No podía ser de otra manera, ya que desde su implantación el espécimen político medieval que pretendían implantar los Austrias en España y en Europa carecía de legitimidad "ya que se le había pasado su ciclo histórico", como dijera Díez del Corral, aunque el propósito manifestado por Cervantes al final de la novela, de "ganar la batalla contra el rey imprudente, perverso y obstinado que lo persigue a él y arruina España", necesitase algún tiempo para hacerse realidad.
Porque los flamencos tardarían ochenta años en ver reconocida su legitimidad dentro del sistema europeo de Estados establecido por el Tratado de Westfalia, sobre el que se dibujó la Europa moderna, que solo el imperio napoleónico –momentáneamente- y las dos guerra mundiales han rediseñado (por no hablar de las guerras balcánicas, de infausta memoria).

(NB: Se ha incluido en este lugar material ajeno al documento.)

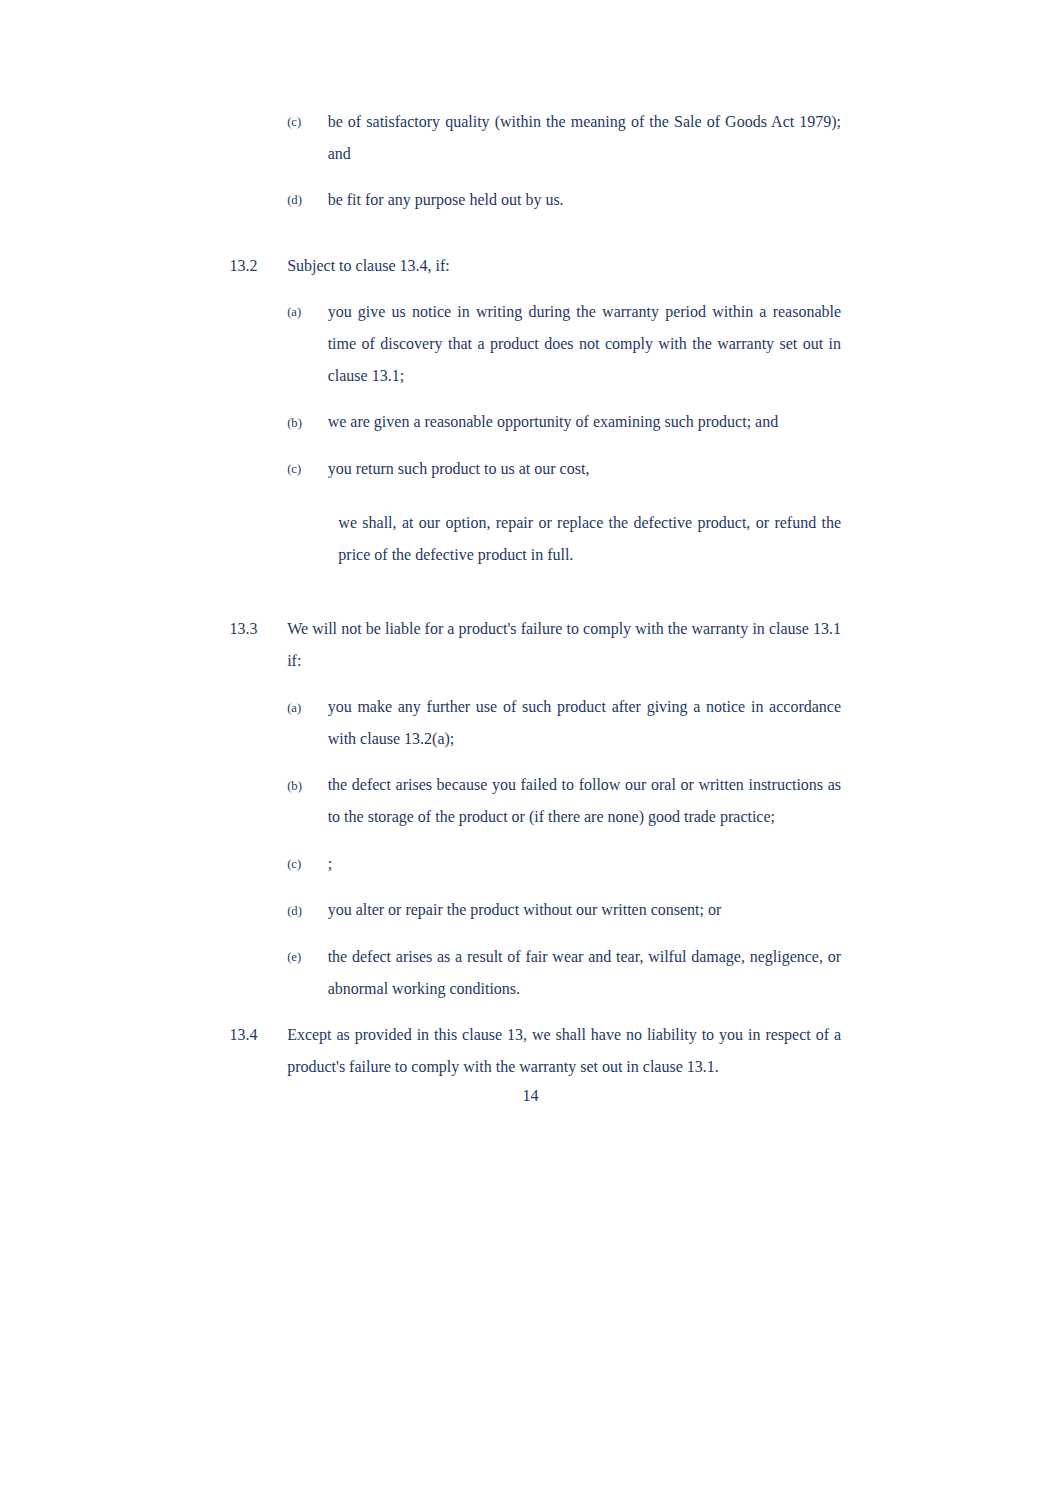(c)
be of satisfactory quality (within the meaning of the Sale of Goods Act 1979); and
(d)
be fit for any purpose held out by us.
13.2
Subject to clause 13.4, if:
(a)
you give us notice in writing during the warranty period within a reasonable time of discovery that a product does not comply with the warranty set out in clause 13.1;
(b)
we are given a reasonable opportunity of examining such product; and
(c)
you return such product to us at our cost,
we shall, at our option, repair or replace the defective product, or refund the price of the defective product in full.
13.3
We will not be liable for a product's failure to comply with the warranty in clause 13.1 if:
(a)
you make any further use of such product after giving a notice in accordance with clause 13.2(a);
(b)
the defect arises because you failed to follow our oral or written instructions as to the storage of the product or (if there are none) good trade practice;
(c)
;
(d)
you alter or repair the product without our written consent; or
(e)
the defect arises as a result of fair wear and tear, wilful damage, negligence, or abnormal working conditions.
13.4
Except as provided in this clause 13, we shall have no liability to you in respect of a product's failure to comply with the warranty set out in clause 13.1.
14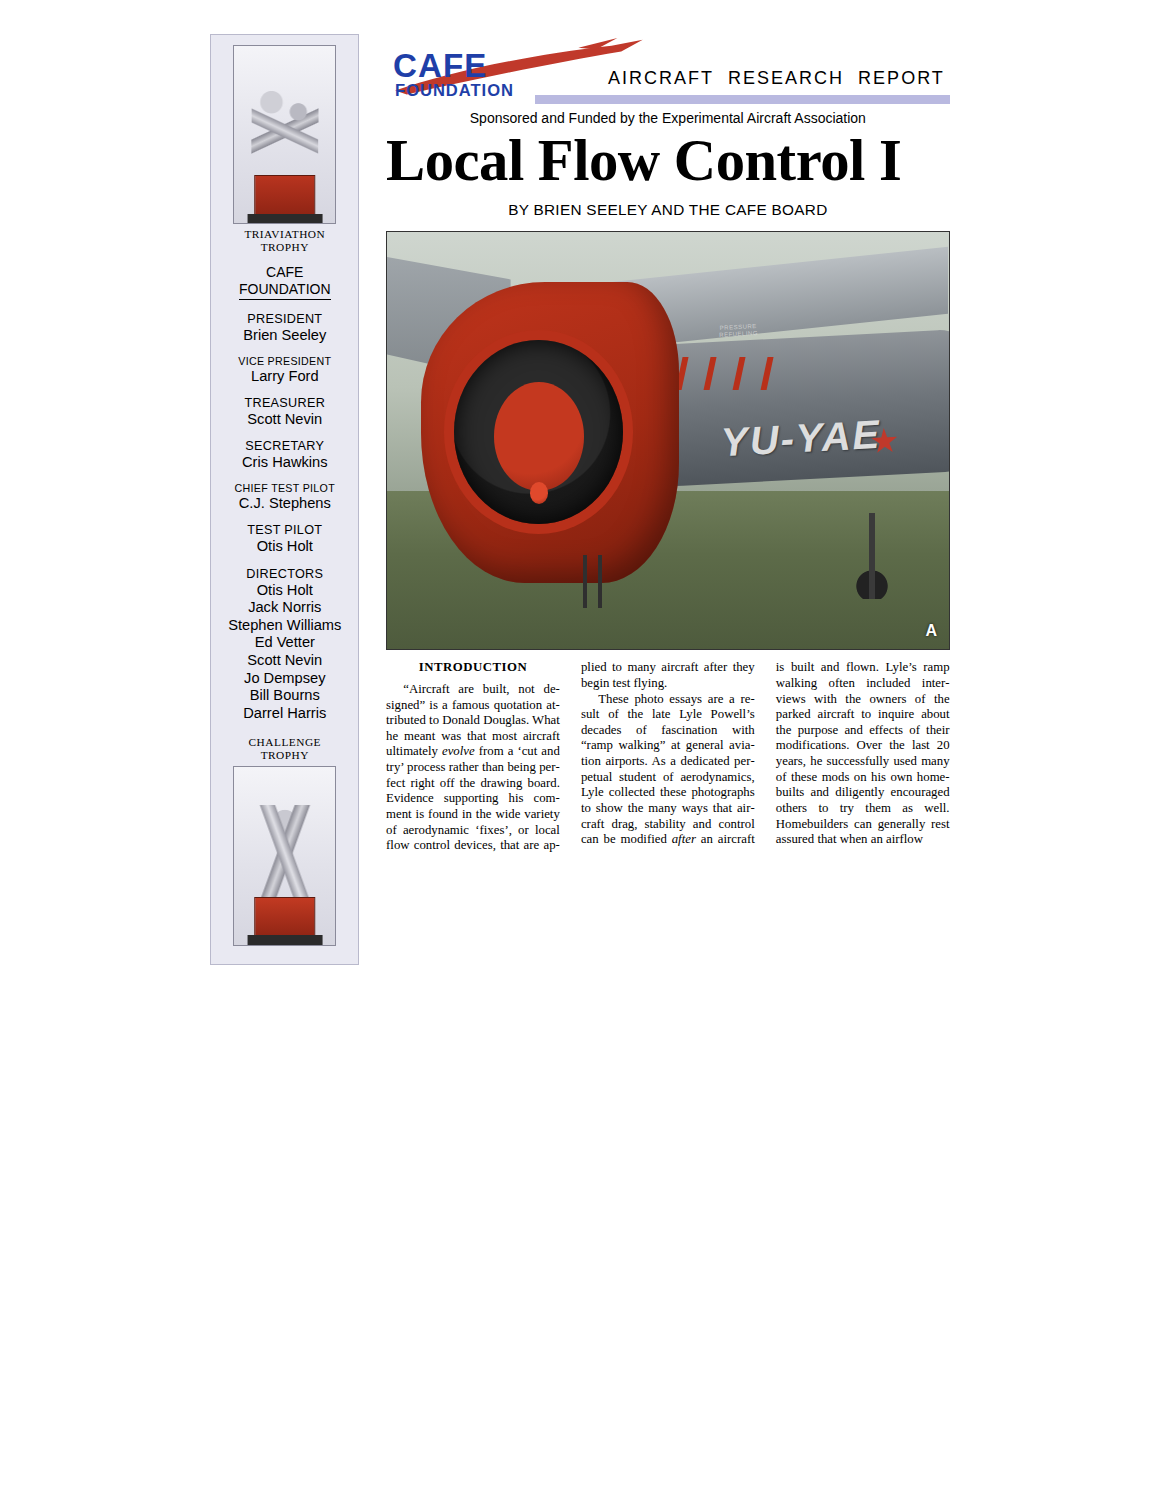TRIAVIATHON
TROPHY
CAFE
FOUNDATION
PRESIDENT
Brien Seeley
VICE PRESIDENT
Larry Ford
TREASURER
Scott Nevin
SECRETARY
Cris Hawkins
CHIEF TEST PILOT
C.J. Stephens
TEST PILOT
Otis Holt
DIRECTORS
Otis Holt
Jack Norris
Stephen Williams
Ed Vetter
Scott Nevin
Jo Dempsey
Bill Bourns
Darrel Harris
CHALLENGE
TROPHY
CAFE FOUNDATION
AIRCRAFT RESEARCH REPORT
Sponsored and Funded by the Experimental Aircraft Association
Local Flow Control I
BY BRIEN SEELEY AND THE CAFE BOARD
PRESSURE
REFUELING
YU-YAE
A
INTRODUCTION
“Aircraft are built, not designed” is a famous quotation attributed to Donald Douglas. What he meant was that most aircraft ultimately evolve from a ‘cut and try’ process rather than being perfect right off the drawing board. Evidence supporting his comment is found in the wide variety of aerodynamic ‘fixes’, or local flow control devices, that are applied to many aircraft after they begin test flying.
These photo essays are a result of the late Lyle Powell’s decades of fascination with “ramp walking” at general aviation airports. As a dedicated perpetual student of aerodynamics, Lyle collected these photographs to show the many ways that aircraft drag, stability and control can be modified after an aircraft is built and flown. Lyle’s ramp walking often included interviews with the owners of the parked aircraft to inquire about the purpose and effects of their modifications. Over the last 20 years, he successfully used many of these mods on his own homebuilts and diligently encouraged others to try them as well. Homebuilders can generally rest assured that when an airflow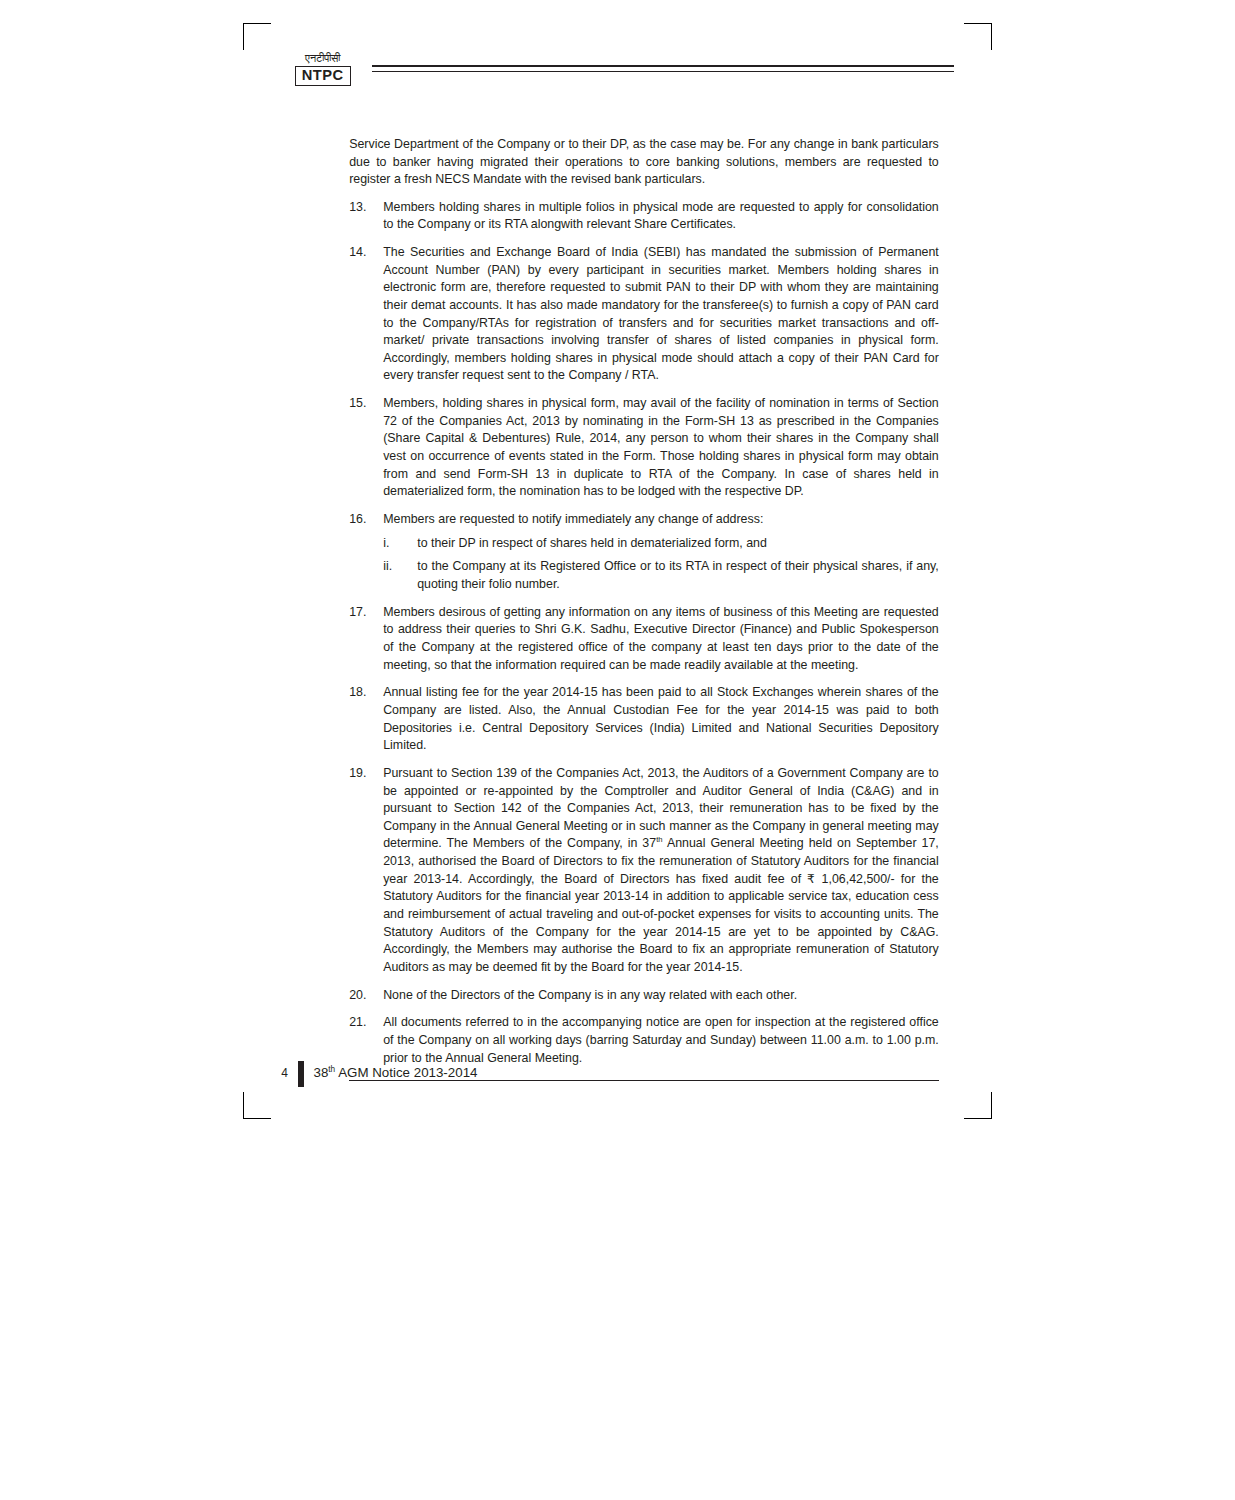एनटीपीसी NTPC
Service Department of the Company or to their DP, as the case may be. For any change in bank particulars due to banker having migrated their operations to core banking solutions, members are requested to register a fresh NECS Mandate with the revised bank particulars.
13. Members holding shares in multiple folios in physical mode are requested to apply for consolidation to the Company or its RTA alongwith relevant Share Certificates.
14. The Securities and Exchange Board of India (SEBI) has mandated the submission of Permanent Account Number (PAN) by every participant in securities market. Members holding shares in electronic form are, therefore requested to submit PAN to their DP with whom they are maintaining their demat accounts. It has also made mandatory for the transferee(s) to furnish a copy of PAN card to the Company/RTAs for registration of transfers and for securities market transactions and off-market/ private transactions involving transfer of shares of listed companies in physical form. Accordingly, members holding shares in physical mode should attach a copy of their PAN Card for every transfer request sent to the Company / RTA.
15. Members, holding shares in physical form, may avail of the facility of nomination in terms of Section 72 of the Companies Act, 2013 by nominating in the Form-SH 13 as prescribed in the Companies (Share Capital & Debentures) Rule, 2014, any person to whom their shares in the Company shall vest on occurrence of events stated in the Form. Those holding shares in physical form may obtain from and send Form-SH 13 in duplicate to RTA of the Company. In case of shares held in dematerialized form, the nomination has to be lodged with the respective DP.
16. Members are requested to notify immediately any change of address:
i. to their DP in respect of shares held in dematerialized form, and
ii. to the Company at its Registered Office or to its RTA in respect of their physical shares, if any, quoting their folio number.
17. Members desirous of getting any information on any items of business of this Meeting are requested to address their queries to Shri G.K. Sadhu, Executive Director (Finance) and Public Spokesperson of the Company at the registered office of the company at least ten days prior to the date of the meeting, so that the information required can be made readily available at the meeting.
18. Annual listing fee for the year 2014-15 has been paid to all Stock Exchanges wherein shares of the Company are listed. Also, the Annual Custodian Fee for the year 2014-15 was paid to both Depositories i.e. Central Depository Services (India) Limited and National Securities Depository Limited.
19. Pursuant to Section 139 of the Companies Act, 2013, the Auditors of a Government Company are to be appointed or re-appointed by the Comptroller and Auditor General of India (C&AG) and in pursuant to Section 142 of the Companies Act, 2013, their remuneration has to be fixed by the Company in the Annual General Meeting or in such manner as the Company in general meeting may determine. The Members of the Company, in 37th Annual General Meeting held on September 17, 2013, authorised the Board of Directors to fix the remuneration of Statutory Auditors for the financial year 2013-14. Accordingly, the Board of Directors has fixed audit fee of ₹ 1,06,42,500/- for the Statutory Auditors for the financial year 2013-14 in addition to applicable service tax, education cess and reimbursement of actual traveling and out-of-pocket expenses for visits to accounting units. The Statutory Auditors of the Company for the year 2014-15 are yet to be appointed by C&AG. Accordingly, the Members may authorise the Board to fix an appropriate remuneration of Statutory Auditors as may be deemed fit by the Board for the year 2014-15.
20. None of the Directors of the Company is in any way related with each other.
21. All documents referred to in the accompanying notice are open for inspection at the registered office of the Company on all working days (barring Saturday and Sunday) between 11.00 a.m. to 1.00 p.m. prior to the Annual General Meeting.
4 38th AGM Notice 2013-2014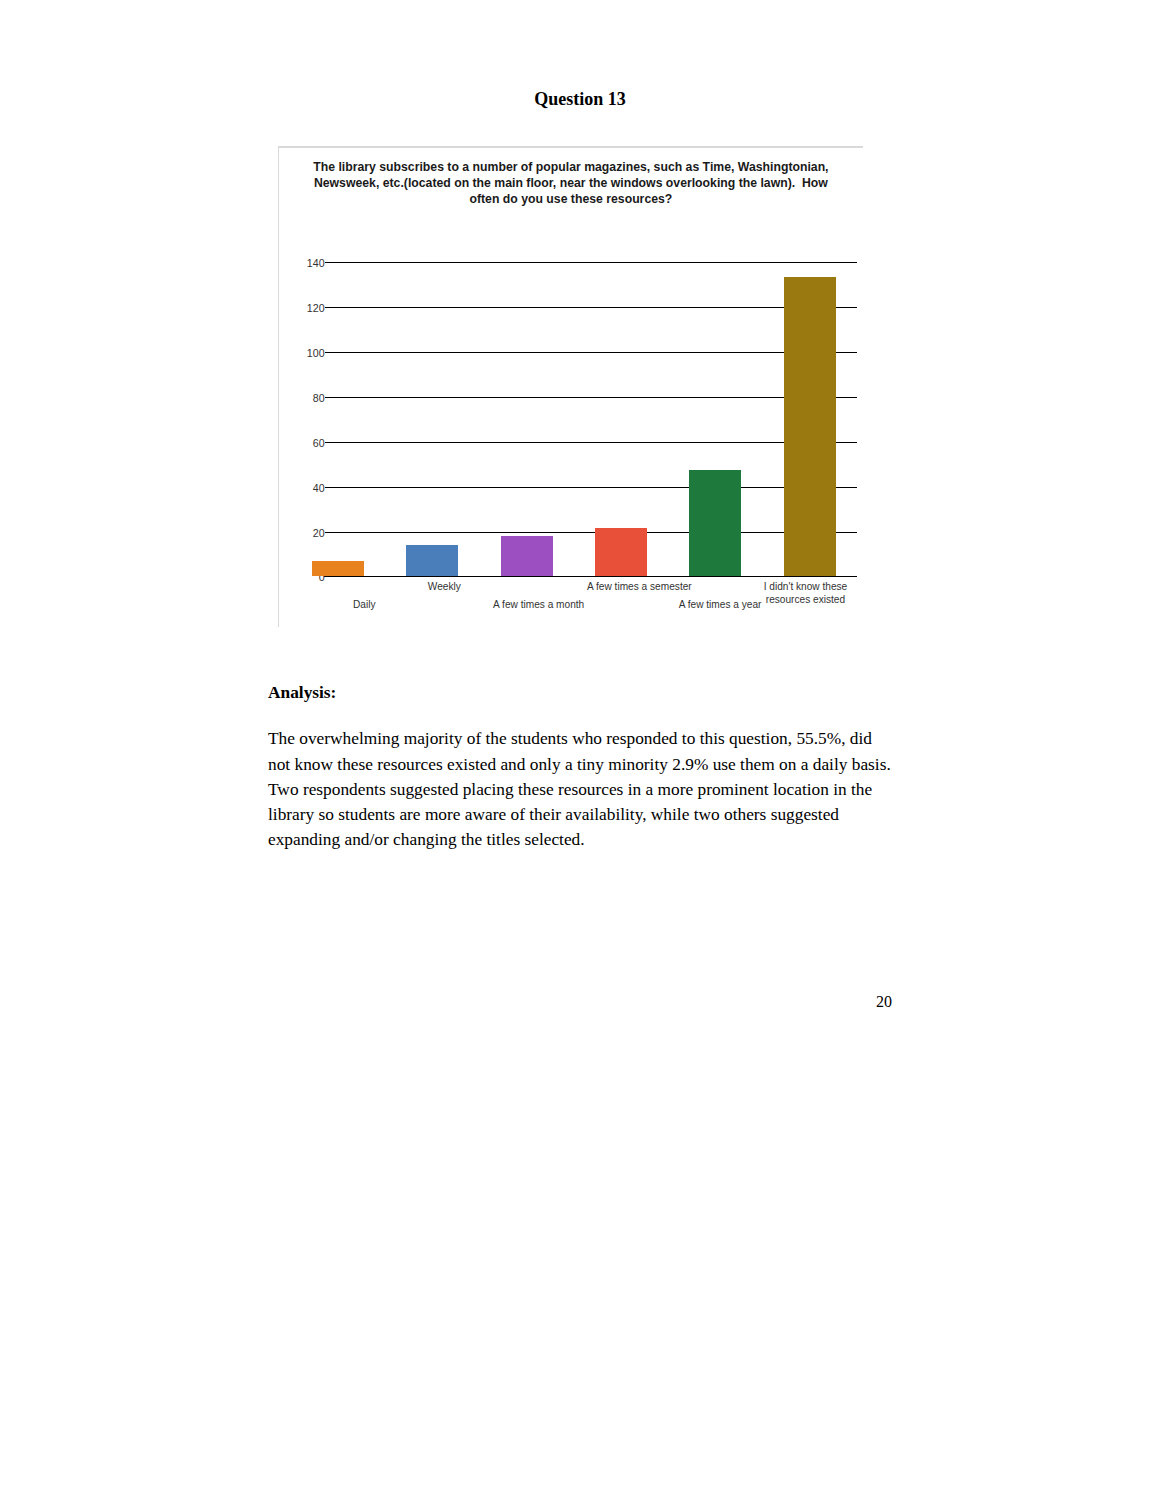Question 13
The library subscribes to a number of popular magazines, such as Time, Washingtonian, Newsweek, etc.(located on the main floor, near the windows overlooking the lawn). How often do you use these resources?
| 140 | |
| 120 | |
| 100 | |
| 80 | |
| 60 | |
| 40 | |
| 20 | |
| 0 | |
Daily Weekly A few times a month A few times a semester A few times a year I didn't know these
resources existed
Analysis:
The overwhelming majority of the students who responded to this question, 55.5%, did not know these resources existed and only a tiny minority 2.9% use them on a daily basis. Two respondents suggested placing these resources in a more prominent location in the library so students are more aware of their availability, while two others suggested expanding and/or changing the titles selected.
20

Para ello los flamencos tuvieron que demostrar y hacer ver a toda Europa que su revolución contra la bota de los Austrias era legítima, tanto en su origen como en la práctica, ya que desde el comienzo quedó claro que su convivencia en paz dentro de la "constitución" de la monarquía española de aquella época resultaba imposible. La "ideología española" considera "leyenda negra" una gran parte del escándalo que produjo en Europa –y en su propia familia de Viena- la acción de Felipe II. Los Éboli encabezaron la oposición a esta política. La España actual se construyó sobre la idea de que nuestro país tenía que pasar página de todo aquello, reconciliándose con la modernidad, como efectivamente ha ocurrido y todo el mundo reconoce.
Resulta vergonzoso que, para dar cauce a sus pasiones chovinistas, algunos españoles se empeñen ahora en aplicar aquella leyenda negra a la España de la Constitución de 1978. Pero no lo han conseguido ni lo conseguirán, porque España ya no es así.
[1] Véase el estudio de Roger Boase sobre "María de Fonseca y el primer marqués de Zenete".